Directions
Output every line from the one containing "18-holes golfbaan." down to the one containing "Verder biedt Gold" in the entries below as a Markdown table with the columns No. and Line, numbering the rows and skipping blank lines.

Page-level text extractions
---
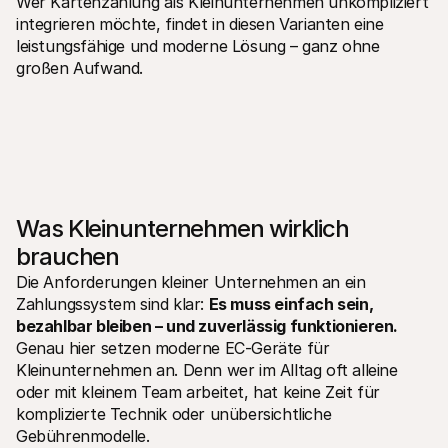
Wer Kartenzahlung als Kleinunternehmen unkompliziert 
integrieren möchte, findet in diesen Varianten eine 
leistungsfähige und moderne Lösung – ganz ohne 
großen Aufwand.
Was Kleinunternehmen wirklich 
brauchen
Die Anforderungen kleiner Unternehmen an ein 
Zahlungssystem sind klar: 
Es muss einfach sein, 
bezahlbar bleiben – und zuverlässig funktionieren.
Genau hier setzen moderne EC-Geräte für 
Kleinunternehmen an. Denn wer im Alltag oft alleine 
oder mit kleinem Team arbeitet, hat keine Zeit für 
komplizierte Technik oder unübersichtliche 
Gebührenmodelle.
---
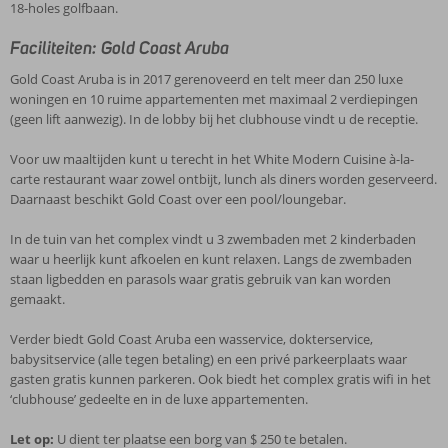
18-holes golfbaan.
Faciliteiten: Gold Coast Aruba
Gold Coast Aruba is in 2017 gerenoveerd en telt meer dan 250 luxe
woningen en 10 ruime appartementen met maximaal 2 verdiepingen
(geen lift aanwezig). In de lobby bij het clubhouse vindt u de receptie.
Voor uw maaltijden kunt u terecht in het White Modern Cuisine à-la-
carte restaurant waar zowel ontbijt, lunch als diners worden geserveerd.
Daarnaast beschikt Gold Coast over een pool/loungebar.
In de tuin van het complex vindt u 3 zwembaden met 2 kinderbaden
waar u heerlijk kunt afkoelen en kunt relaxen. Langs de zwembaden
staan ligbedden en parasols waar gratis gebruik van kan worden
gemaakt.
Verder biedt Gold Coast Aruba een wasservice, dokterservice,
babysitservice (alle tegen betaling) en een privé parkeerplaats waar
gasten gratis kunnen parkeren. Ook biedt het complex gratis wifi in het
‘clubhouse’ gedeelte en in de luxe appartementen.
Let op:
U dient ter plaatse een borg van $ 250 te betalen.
---
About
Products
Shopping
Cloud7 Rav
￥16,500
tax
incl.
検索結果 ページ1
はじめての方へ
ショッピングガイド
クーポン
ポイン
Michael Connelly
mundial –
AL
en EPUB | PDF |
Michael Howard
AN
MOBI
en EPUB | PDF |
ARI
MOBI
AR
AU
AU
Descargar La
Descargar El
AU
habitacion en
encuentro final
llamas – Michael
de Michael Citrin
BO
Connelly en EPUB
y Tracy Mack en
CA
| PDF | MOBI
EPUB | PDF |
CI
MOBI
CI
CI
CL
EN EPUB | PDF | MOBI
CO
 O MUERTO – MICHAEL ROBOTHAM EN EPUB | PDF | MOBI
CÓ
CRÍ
---
Response to the exercise
| No. | Line |
|---|---|
| 1 | 18-holes golfbaan. |
| 2 | Faciliteiten: Gold Coast Aruba |
| 3 | Gold Coast Aruba is in 2017 gerenoveerd en telt meer dan 250 luxe |
| 4 | woningen en 10 ruime appartementen met maximaal 2 verdiepingen |
| 5 | (geen lift aanwezig). In de lobby bij het clubhouse vindt u de receptie. |
| 6 | Voor uw maaltijden kunt u terecht in het White Modern Cuisine à-la- |
| 7 | carte restaurant waar zowel ontbijt, lunch als diners worden geserveerd. |
| 8 | Daarnaast beschikt Gold Coast over een pool/loungebar. |
| 9 | In de tuin van het complex vindt u 3 zwembaden met 2 kinderbaden |
| 10 | waar u heerlijk kunt afkoelen en kunt relaxen. Langs de zwembaden |
| 11 | staan ligbedden en parasols waar gratis gebruik van kan worden |
| 12 | gemaakt. |
| 13 | Verder biedt Gold Coast Aruba een wasservice, dokterservice, |